#### TASK TO COMPLETE
Every line of the records that contains the string "stylo" counts once; give the total and nothing else.

Segment Open

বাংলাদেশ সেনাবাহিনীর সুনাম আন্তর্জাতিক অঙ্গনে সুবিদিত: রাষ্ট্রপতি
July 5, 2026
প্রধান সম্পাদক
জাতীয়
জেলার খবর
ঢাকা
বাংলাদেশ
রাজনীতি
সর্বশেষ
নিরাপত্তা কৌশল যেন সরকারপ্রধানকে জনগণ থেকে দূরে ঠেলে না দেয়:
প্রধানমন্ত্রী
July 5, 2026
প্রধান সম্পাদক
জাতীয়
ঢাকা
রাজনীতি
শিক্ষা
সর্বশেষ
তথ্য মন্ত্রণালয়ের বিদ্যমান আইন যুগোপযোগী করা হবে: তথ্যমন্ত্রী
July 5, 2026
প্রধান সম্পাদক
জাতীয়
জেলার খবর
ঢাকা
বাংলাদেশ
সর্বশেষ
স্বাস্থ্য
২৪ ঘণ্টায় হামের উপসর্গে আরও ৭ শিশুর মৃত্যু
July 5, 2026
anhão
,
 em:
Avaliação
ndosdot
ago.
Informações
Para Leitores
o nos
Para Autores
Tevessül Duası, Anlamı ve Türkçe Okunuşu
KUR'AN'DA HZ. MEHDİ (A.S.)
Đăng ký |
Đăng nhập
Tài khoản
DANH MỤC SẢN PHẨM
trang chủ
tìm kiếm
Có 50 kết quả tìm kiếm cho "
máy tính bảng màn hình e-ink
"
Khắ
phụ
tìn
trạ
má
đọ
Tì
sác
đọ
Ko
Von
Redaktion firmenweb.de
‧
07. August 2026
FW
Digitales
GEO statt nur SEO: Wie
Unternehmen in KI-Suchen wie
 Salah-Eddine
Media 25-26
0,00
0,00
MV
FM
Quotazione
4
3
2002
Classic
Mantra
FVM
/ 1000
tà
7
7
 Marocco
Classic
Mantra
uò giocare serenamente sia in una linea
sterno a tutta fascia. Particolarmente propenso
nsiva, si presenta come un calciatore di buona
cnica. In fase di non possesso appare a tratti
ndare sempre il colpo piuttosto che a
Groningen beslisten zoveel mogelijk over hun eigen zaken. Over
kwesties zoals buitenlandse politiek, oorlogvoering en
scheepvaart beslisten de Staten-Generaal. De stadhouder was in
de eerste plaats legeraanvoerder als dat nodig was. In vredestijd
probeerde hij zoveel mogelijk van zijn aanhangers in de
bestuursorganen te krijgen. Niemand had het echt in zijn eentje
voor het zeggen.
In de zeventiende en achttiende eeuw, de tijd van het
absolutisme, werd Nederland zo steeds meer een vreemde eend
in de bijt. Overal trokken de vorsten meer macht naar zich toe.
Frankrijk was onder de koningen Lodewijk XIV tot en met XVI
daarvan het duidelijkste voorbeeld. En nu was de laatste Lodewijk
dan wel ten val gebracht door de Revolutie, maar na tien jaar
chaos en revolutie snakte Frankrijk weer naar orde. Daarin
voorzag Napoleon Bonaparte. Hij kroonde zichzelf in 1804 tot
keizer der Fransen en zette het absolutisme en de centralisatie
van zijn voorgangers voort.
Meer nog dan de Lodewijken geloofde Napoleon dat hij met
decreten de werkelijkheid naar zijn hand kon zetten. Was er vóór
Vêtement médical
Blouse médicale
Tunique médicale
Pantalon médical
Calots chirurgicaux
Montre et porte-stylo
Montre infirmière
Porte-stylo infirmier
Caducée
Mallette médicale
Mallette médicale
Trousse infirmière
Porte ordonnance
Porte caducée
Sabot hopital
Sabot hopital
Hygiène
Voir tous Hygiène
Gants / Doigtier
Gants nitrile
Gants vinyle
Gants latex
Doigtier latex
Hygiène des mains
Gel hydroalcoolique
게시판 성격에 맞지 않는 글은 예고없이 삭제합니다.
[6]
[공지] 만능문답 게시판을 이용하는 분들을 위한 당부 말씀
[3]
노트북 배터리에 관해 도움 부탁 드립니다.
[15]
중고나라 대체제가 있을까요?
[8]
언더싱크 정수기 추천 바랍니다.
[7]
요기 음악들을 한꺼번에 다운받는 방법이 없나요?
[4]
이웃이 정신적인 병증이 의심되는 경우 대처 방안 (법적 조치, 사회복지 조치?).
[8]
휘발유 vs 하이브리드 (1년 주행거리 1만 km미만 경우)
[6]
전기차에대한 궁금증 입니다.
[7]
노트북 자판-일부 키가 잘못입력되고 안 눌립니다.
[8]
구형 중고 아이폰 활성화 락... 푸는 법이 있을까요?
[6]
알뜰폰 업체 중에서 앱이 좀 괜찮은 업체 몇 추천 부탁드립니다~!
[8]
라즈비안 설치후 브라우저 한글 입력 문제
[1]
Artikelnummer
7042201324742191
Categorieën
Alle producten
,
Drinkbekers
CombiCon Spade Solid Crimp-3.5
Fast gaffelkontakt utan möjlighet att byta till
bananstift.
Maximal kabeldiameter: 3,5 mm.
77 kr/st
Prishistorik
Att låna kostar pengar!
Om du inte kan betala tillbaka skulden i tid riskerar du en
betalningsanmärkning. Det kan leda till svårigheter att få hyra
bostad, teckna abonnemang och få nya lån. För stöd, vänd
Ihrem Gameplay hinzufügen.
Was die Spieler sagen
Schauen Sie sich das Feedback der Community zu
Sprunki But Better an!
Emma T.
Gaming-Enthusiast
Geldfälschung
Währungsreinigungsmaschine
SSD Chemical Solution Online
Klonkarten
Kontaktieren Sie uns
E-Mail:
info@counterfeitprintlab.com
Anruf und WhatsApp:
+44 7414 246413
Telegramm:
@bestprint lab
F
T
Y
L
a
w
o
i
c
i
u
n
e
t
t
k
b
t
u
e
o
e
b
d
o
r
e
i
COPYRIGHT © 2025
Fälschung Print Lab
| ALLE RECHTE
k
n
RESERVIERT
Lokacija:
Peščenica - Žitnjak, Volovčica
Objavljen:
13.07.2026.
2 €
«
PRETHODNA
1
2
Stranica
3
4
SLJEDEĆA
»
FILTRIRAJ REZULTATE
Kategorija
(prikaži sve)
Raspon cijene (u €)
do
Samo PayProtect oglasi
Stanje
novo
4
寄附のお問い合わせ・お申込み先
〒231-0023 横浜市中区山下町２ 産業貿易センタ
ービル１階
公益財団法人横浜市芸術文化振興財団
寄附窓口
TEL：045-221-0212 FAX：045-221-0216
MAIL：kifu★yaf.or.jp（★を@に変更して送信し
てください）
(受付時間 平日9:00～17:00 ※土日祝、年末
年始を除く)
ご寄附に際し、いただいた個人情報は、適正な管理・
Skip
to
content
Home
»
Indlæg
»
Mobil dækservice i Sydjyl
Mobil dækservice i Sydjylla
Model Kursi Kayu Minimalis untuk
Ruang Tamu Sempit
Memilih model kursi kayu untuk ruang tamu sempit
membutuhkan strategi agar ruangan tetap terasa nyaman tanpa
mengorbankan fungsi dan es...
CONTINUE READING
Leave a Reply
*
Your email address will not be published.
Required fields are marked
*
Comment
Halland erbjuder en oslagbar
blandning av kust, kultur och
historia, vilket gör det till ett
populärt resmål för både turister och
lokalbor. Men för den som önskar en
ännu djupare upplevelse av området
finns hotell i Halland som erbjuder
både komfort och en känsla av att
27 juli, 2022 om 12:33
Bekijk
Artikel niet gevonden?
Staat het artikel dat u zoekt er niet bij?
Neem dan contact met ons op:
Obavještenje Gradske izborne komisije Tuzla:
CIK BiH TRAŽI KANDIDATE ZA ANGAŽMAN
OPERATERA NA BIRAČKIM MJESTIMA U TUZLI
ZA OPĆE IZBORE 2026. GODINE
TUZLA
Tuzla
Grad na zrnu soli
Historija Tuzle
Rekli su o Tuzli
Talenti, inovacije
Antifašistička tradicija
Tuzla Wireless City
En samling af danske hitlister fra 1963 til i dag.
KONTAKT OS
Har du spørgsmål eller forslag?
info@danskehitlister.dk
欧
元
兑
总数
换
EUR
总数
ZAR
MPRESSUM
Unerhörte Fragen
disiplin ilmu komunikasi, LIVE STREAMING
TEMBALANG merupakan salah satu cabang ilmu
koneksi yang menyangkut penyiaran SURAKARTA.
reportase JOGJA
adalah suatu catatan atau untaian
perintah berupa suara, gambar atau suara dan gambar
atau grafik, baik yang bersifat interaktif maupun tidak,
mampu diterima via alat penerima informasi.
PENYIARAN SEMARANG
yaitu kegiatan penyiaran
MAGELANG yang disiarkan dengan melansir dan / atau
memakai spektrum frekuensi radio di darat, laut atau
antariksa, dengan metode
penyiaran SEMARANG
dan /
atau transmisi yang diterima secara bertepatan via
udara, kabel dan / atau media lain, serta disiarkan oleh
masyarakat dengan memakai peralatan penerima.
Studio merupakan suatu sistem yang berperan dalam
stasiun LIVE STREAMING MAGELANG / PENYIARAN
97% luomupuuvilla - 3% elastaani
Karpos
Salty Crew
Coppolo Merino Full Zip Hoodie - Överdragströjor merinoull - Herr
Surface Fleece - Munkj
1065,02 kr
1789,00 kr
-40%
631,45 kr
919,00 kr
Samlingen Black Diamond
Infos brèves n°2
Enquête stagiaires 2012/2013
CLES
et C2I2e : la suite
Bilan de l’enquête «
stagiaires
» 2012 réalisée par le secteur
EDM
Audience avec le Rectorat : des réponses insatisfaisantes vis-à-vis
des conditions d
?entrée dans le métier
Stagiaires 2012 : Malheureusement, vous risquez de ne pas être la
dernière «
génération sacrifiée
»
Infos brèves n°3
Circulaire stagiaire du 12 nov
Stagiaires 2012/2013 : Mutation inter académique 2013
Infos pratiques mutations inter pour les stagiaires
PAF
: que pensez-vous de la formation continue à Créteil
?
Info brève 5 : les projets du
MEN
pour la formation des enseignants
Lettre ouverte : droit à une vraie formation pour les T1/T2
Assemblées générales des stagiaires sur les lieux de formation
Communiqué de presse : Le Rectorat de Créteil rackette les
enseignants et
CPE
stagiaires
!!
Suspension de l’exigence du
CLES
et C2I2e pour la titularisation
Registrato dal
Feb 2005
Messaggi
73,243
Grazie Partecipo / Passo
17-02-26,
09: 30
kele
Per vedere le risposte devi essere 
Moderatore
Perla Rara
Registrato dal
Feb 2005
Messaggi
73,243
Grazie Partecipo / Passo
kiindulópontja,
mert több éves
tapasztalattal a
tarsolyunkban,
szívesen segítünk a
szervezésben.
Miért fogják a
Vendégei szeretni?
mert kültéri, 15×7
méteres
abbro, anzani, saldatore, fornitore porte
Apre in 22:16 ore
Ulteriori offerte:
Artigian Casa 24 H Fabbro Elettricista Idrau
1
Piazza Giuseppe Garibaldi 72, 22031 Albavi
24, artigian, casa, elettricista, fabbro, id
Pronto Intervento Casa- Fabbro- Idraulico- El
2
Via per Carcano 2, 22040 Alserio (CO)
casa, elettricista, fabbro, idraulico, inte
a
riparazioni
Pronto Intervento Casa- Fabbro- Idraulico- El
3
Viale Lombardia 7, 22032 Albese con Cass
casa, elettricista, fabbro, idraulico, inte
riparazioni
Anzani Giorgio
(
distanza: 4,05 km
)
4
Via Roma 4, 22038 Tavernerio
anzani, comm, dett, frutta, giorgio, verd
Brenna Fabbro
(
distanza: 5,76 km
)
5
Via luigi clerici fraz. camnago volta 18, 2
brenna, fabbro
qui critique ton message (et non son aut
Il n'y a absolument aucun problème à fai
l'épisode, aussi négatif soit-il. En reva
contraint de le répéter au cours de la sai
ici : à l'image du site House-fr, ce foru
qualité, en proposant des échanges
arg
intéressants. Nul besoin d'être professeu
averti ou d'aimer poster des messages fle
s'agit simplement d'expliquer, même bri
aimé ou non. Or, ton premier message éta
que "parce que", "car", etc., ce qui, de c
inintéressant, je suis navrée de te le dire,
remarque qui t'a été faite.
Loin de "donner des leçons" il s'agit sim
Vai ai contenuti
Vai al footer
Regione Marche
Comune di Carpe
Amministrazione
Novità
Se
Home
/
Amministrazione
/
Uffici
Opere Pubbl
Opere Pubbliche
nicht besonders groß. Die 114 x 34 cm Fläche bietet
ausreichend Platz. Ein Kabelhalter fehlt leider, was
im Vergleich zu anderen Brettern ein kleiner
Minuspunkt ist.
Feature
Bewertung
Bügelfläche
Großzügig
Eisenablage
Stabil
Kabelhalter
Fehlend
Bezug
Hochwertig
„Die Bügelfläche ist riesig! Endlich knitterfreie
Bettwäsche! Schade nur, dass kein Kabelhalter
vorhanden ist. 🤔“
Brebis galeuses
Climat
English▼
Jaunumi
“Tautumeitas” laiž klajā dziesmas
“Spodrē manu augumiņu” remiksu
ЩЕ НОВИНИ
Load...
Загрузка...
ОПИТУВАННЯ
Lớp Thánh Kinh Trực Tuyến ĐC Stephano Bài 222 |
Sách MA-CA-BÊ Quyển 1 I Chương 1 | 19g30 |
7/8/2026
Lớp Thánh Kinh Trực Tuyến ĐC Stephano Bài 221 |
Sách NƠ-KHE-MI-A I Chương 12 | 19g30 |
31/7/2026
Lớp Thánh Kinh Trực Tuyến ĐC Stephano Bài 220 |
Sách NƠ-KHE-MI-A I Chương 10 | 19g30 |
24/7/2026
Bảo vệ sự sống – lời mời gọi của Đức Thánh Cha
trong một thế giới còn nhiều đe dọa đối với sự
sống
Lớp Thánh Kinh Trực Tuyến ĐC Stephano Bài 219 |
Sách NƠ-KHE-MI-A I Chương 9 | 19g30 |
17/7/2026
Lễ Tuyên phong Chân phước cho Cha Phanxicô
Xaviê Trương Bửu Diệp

Segment Closed

#### RESPONSE BOX
2